---- Data records

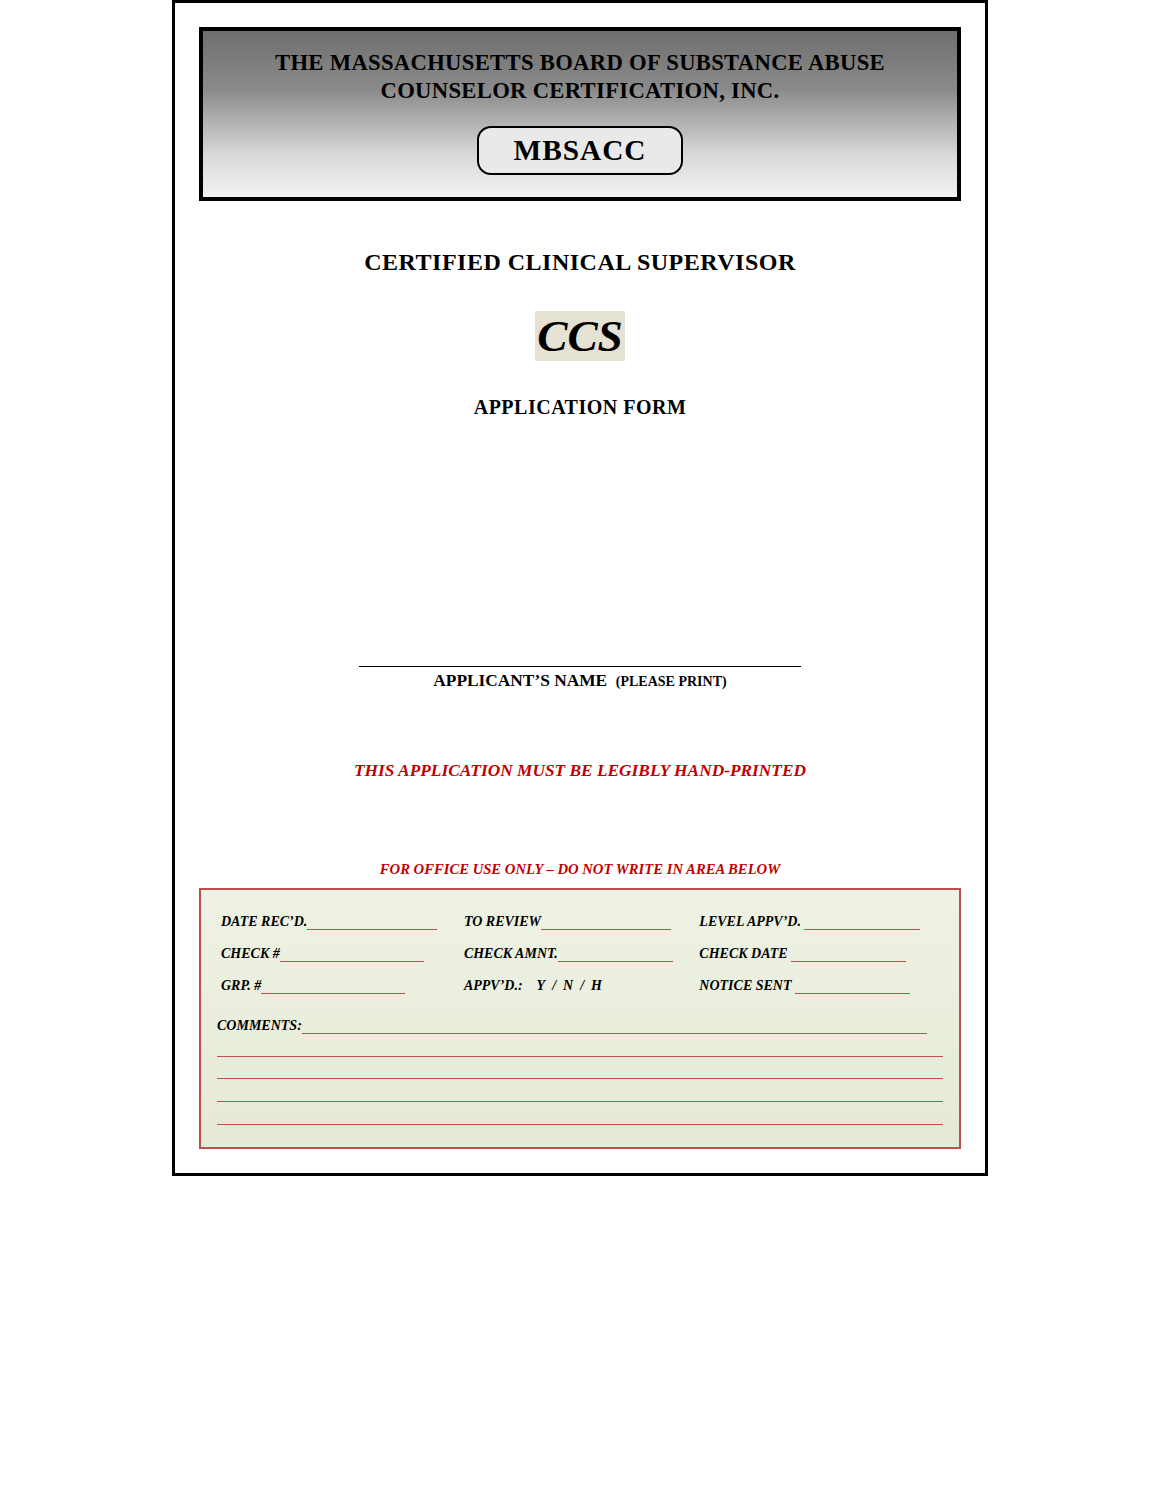THE MASSACHUSETTS BOARD OF SUBSTANCE ABUSE
COUNSELOR CERTIFICATION, INC.
MBSACC
CERTIFIED CLINICAL SUPERVISOR
CCS
APPLICATION FORM
APPLICANT’S NAME (PLEASE PRINT)
THIS APPLICATION MUST BE LEGIBLY HAND-PRINTED
FOR OFFICE USE ONLY – DO NOT WRITE IN AREA BELOW
| DATE REC’D. | TO REVIEW | LEVEL APPV’D. |
| CHECK # | CHECK AMNT. | CHECK DATE |
| GRP. # | APPV’D.: Y / N / H | NOTICE SENT |
COMMENTS:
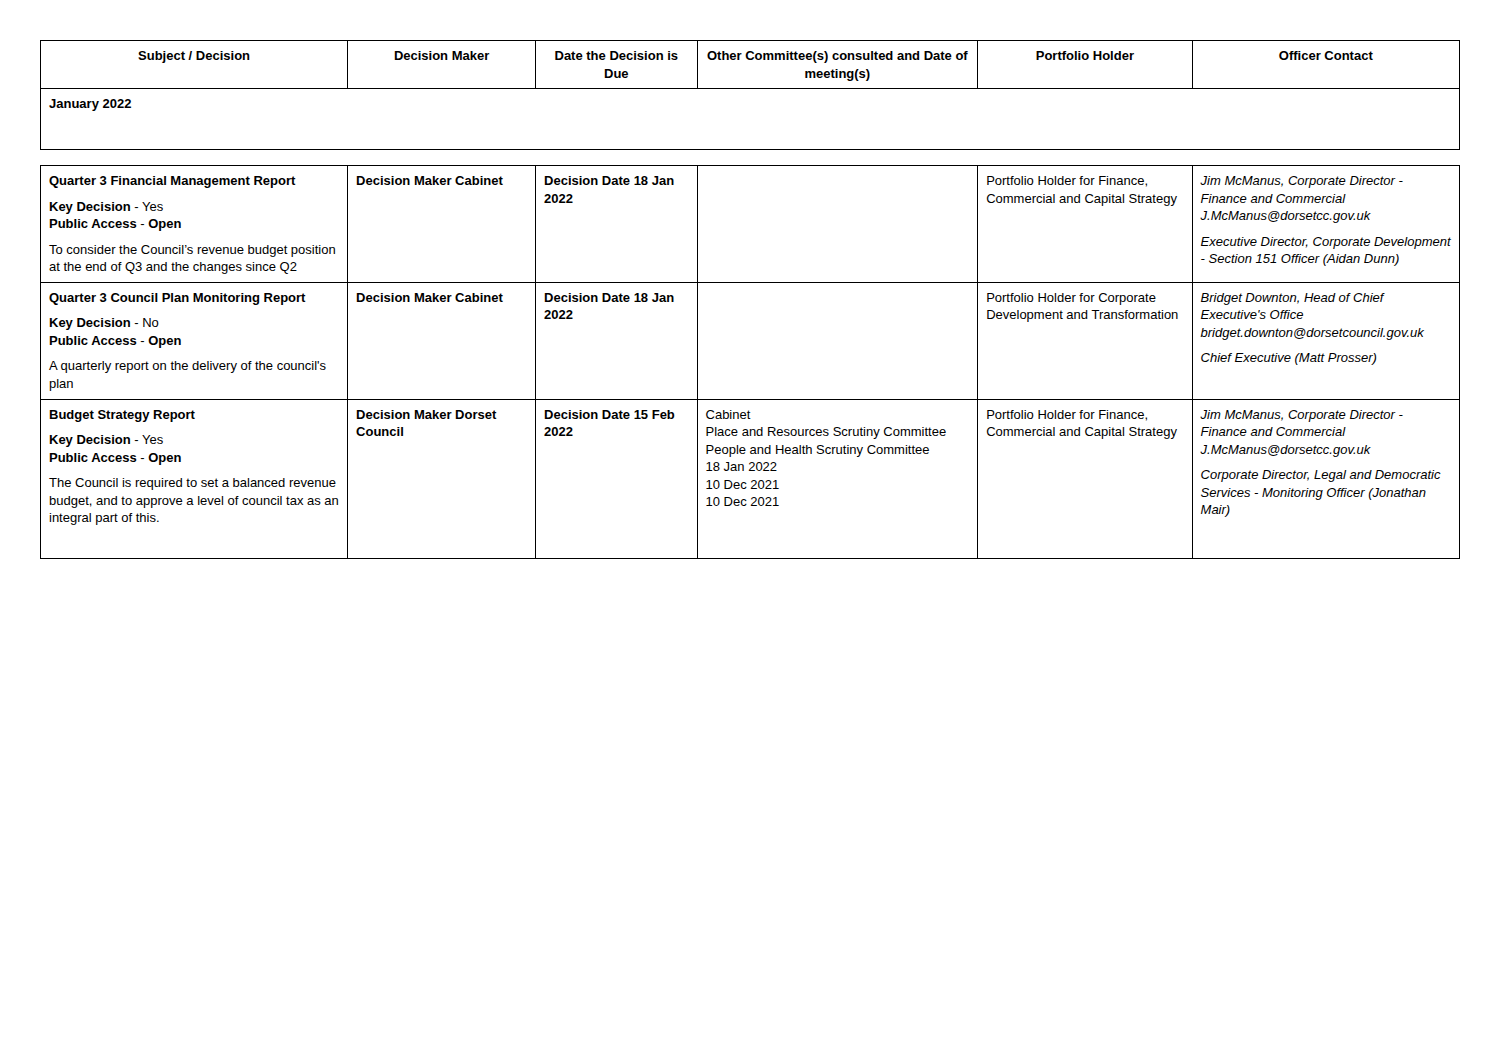| Subject / Decision | Decision Maker | Date the Decision is Due | Other Committee(s) consulted and Date of meeting(s) | Portfolio Holder | Officer Contact |
| --- | --- | --- | --- | --- | --- |
| January 2022 |
| Quarter 3 Financial Management Report Key Decision - Yes Public Access - Open To consider the Council’s revenue budget position at the end of Q3 and the changes since Q2 | Decision Maker Cabinet | Decision Date 18 Jan 2022 | | Portfolio Holder for Finance, Commercial and Capital Strategy | Jim McManus, Corporate Director - Finance and Commercial J.McManus@dorsetcc.gov.uk Executive Director, Corporate Development - Section 151 Officer (Aidan Dunn) |
| Quarter 3 Council Plan Monitoring Report Key Decision - No Public Access - Open A quarterly report on the delivery of the council's plan | Decision Maker Cabinet | Decision Date 18 Jan 2022 | | Portfolio Holder for Corporate Development and Transformation | Bridget Downton, Head of Chief Executive's Office bridget.downton@dorsetcouncil.gov.uk Chief Executive (Matt Prosser) |
| Budget Strategy Report Key Decision - Yes Public Access - Open The Council is required to set a balanced revenue budget, and to approve a level of council tax as an integral part of this. | Decision Maker Dorset Council | Decision Date 15 Feb 2022 | Cabinet Place and Resources Scrutiny Committee People and Health Scrutiny Committee 18 Jan 2022 10 Dec 2021 10 Dec 2021 | Portfolio Holder for Finance, Commercial and Capital Strategy | Jim McManus, Corporate Director - Finance and Commercial J.McManus@dorsetcc.gov.uk Corporate Director, Legal and Democratic Services - Monitoring Officer (Jonathan Mair) |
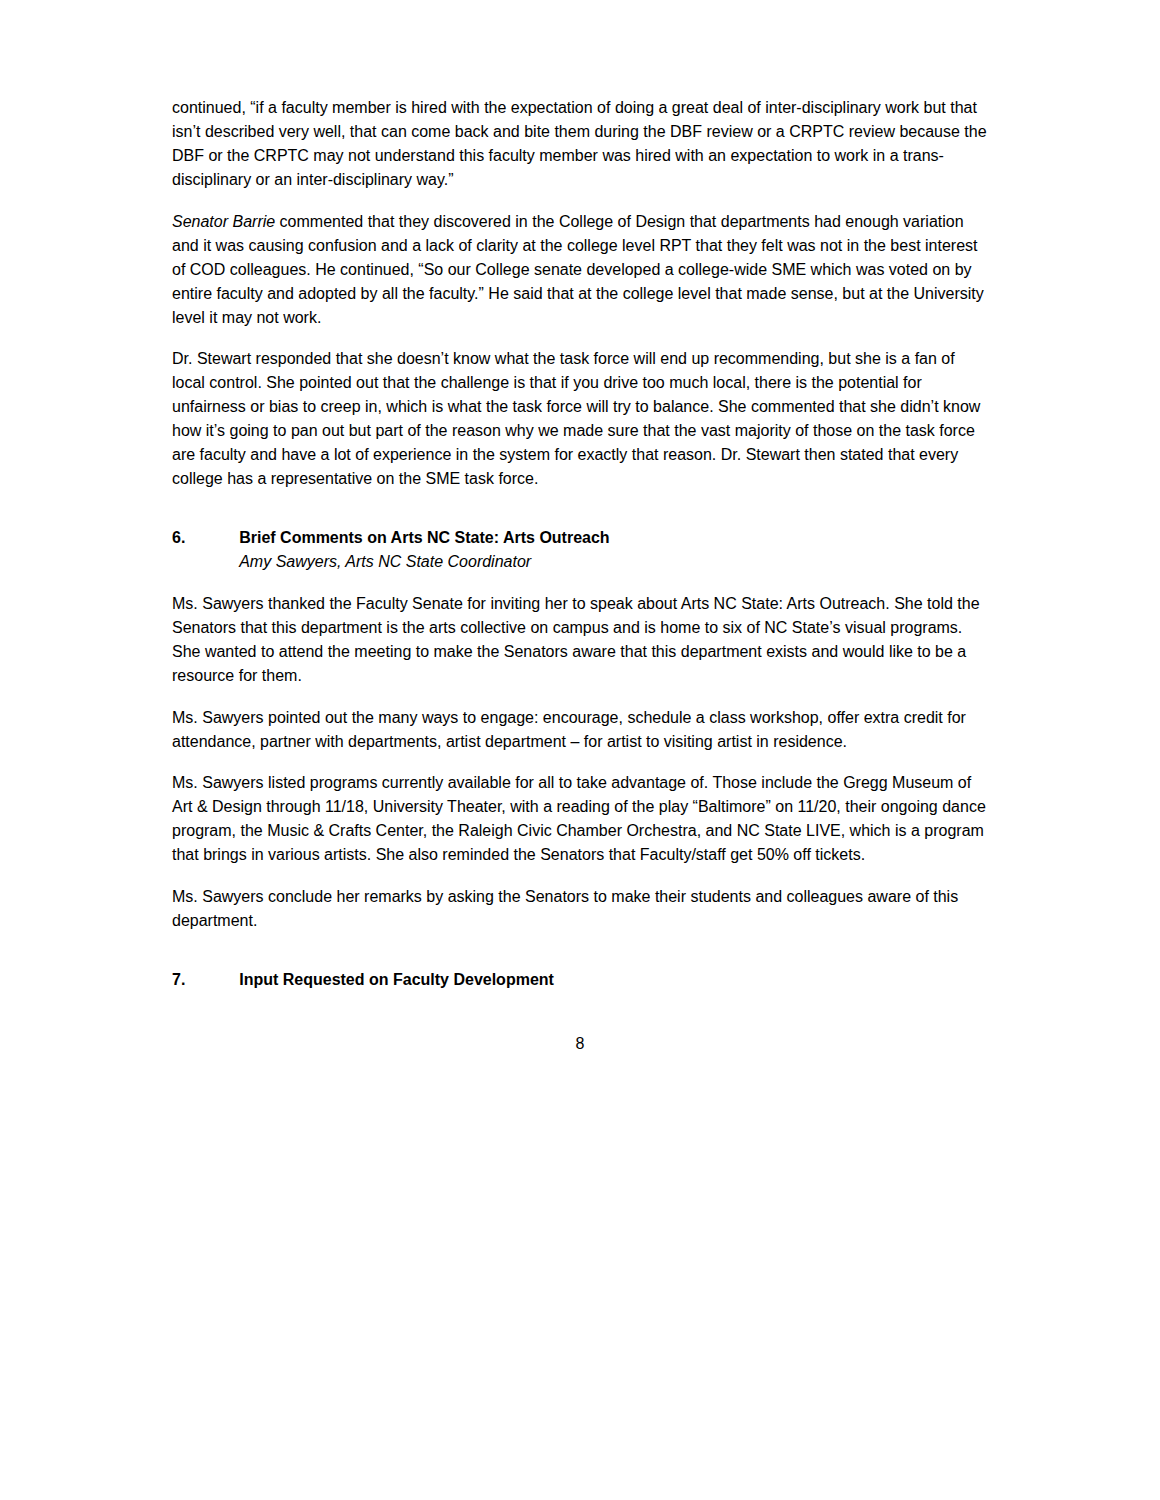continued, “if a faculty member is hired with the expectation of doing a great deal of inter-disciplinary work but that isn’t described very well, that can come back and bite them during the DBF review or a CRPTC review because the DBF or the CRPTC may not understand this faculty member was hired with an expectation to work in a trans-disciplinary or an inter-disciplinary way.”
Senator Barrie commented that they discovered in the College of Design that departments had enough variation and it was causing confusion and a lack of clarity at the college level RPT that they felt was not in the best interest of COD colleagues. He continued, “So our College senate developed a college-wide SME which was voted on by entire faculty and adopted by all the faculty.” He said that at the college level that made sense, but at the University level it may not work.
Dr. Stewart responded that she doesn’t know what the task force will end up recommending, but she is a fan of local control. She pointed out that the challenge is that if you drive too much local, there is the potential for unfairness or bias to creep in, which is what the task force will try to balance. She commented that she didn’t know how it’s going to pan out but part of the reason why we made sure that the vast majority of those on the task force are faculty and have a lot of experience in the system for exactly that reason. Dr. Stewart then stated that every college has a representative on the SME task force.
| 6. | Brief Comments on Arts NC State: Arts Outreach |
| | Amy Sawyers, Arts NC State Coordinator |
Ms. Sawyers thanked the Faculty Senate for inviting her to speak about Arts NC State: Arts Outreach. She told the Senators that this department is the arts collective on campus and is home to six of NC State’s visual programs. She wanted to attend the meeting to make the Senators aware that this department exists and would like to be a resource for them.
Ms. Sawyers pointed out the many ways to engage: encourage, schedule a class workshop, offer extra credit for attendance, partner with departments, artist department – for artist to visiting artist in residence.
Ms. Sawyers listed programs currently available for all to take advantage of. Those include the Gregg Museum of Art & Design through 11/18, University Theater, with a reading of the play “Baltimore” on 11/20, their ongoing dance program, the Music & Crafts Center, the Raleigh Civic Chamber Orchestra, and NC State LIVE, which is a program that brings in various artists. She also reminded the Senators that Faculty/staff get 50% off tickets.
Ms. Sawyers conclude her remarks by asking the Senators to make their students and colleagues aware of this department.
| 7. | Input Requested on Faculty Development |
8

--------

_What you need to do_
Reproduce all the entries that precede this task, word for word, minus any pictures.

_Response for this exercise_
THE MASSACHUSETTS BOARD OF SUBSTANCE ABUSE
COUNSELOR CERTIFICATION, INC.
MBSACC
CERTIFIED CLINICAL SUPERVISOR
CCS
APPLICATION FORM
APPLICANT’S NAME (PLEASE PRINT)
THIS APPLICATION MUST BE LEGIBLY HAND-PRINTED
FOR OFFICE USE ONLY – DO NOT WRITE IN AREA BELOW
| DATE REC’D. | TO REVIEW | LEVEL APPV’D. |
| CHECK # | CHECK AMNT. | CHECK DATE |
| GRP. # | APPV’D.: Y / N / H | NOTICE SENT |
COMMENTS:
| Subject / Decision | Decision Maker | Date the Decision is Due | Other Committee(s) consulted and Date of meeting(s) | Portfolio Holder | Officer Contact |
| --- | --- | --- | --- | --- | --- |
| January 2022 |
| Quarter 3 Financial Management Report Key Decision - Yes Public Access - Open To consider the Council’s revenue budget position at the end of Q3 and the changes since Q2 | Decision Maker Cabinet | Decision Date 18 Jan 2022 | | Portfolio Holder for Finance, Commercial and Capital Strategy | Jim McManus, Corporate Director - Finance and Commercial J.McManus@dorsetcc.gov.uk Executive Director, Corporate Development - Section 151 Officer (Aidan Dunn) |
| Quarter 3 Council Plan Monitoring Report Key Decision - No Public Access - Open A quarterly report on the delivery of the council's plan | Decision Maker Cabinet | Decision Date 18 Jan 2022 | | Portfolio Holder for Corporate Development and Transformation | Bridget Downton, Head of Chief Executive's Office bridget.downton@dorsetcouncil.gov.uk Chief Executive (Matt Prosser) |
| Budget Strategy Report Key Decision - Yes Public Access - Open The Council is required to set a balanced revenue budget, and to approve a level of council tax as an integral part of this. | Decision Maker Dorset Council | Decision Date 15 Feb 2022 | Cabinet Place and Resources Scrutiny Committee People and Health Scrutiny Committee 18 Jan 2022 10 Dec 2021 10 Dec 2021 | Portfolio Holder for Finance, Commercial and Capital Strategy | Jim McManus, Corporate Director - Finance and Commercial J.McManus@dorsetcc.gov.uk Corporate Director, Legal and Democratic Services - Monitoring Officer (Jonathan Mair) |
continued, “if a faculty member is hired with the expectation of doing a great deal of inter-disciplinary work but that isn’t described very well, that can come back and bite them during the DBF review or a CRPTC review because the DBF or the CRPTC may not understand this faculty member was hired with an expectation to work in a trans-disciplinary or an inter-disciplinary way.”
Senator Barrie commented that they discovered in the College of Design that departments had enough variation and it was causing confusion and a lack of clarity at the college level RPT that they felt was not in the best interest of COD colleagues. He continued, “So our College senate developed a college-wide SME which was voted on by entire faculty and adopted by all the faculty.” He said that at the college level that made sense, but at the University level it may not work.
Dr. Stewart responded that she doesn’t know what the task force will end up recommending, but she is a fan of local control. She pointed out that the challenge is that if you drive too much local, there is the potential for unfairness or bias to creep in, which is what the task force will try to balance. She commented that she didn’t know how it’s going to pan out but part of the reason why we made sure that the vast majority of those on the task force are faculty and have a lot of experience in the system for exactly that reason. Dr. Stewart then stated that every college has a representative on the SME task force.
| 6. | Brief Comments on Arts NC State: Arts Outreach |
| | Amy Sawyers, Arts NC State Coordinator |
Ms. Sawyers thanked the Faculty Senate for inviting her to speak about Arts NC State: Arts Outreach. She told the Senators that this department is the arts collective on campus and is home to six of NC State’s visual programs. She wanted to attend the meeting to make the Senators aware that this department exists and would like to be a resource for them.
Ms. Sawyers pointed out the many ways to engage: encourage, schedule a class workshop, offer extra credit for attendance, partner with departments, artist department – for artist to visiting artist in residence.
Ms. Sawyers listed programs currently available for all to take advantage of. Those include the Gregg Museum of Art & Design through 11/18, University Theater, with a reading of the play “Baltimore” on 11/20, their ongoing dance program, the Music & Crafts Center, the Raleigh Civic Chamber Orchestra, and NC State LIVE, which is a program that brings in various artists. She also reminded the Senators that Faculty/staff get 50% off tickets.
Ms. Sawyers conclude her remarks by asking the Senators to make their students and colleagues aware of this department.
| 7. | Input Requested on Faculty Development |
8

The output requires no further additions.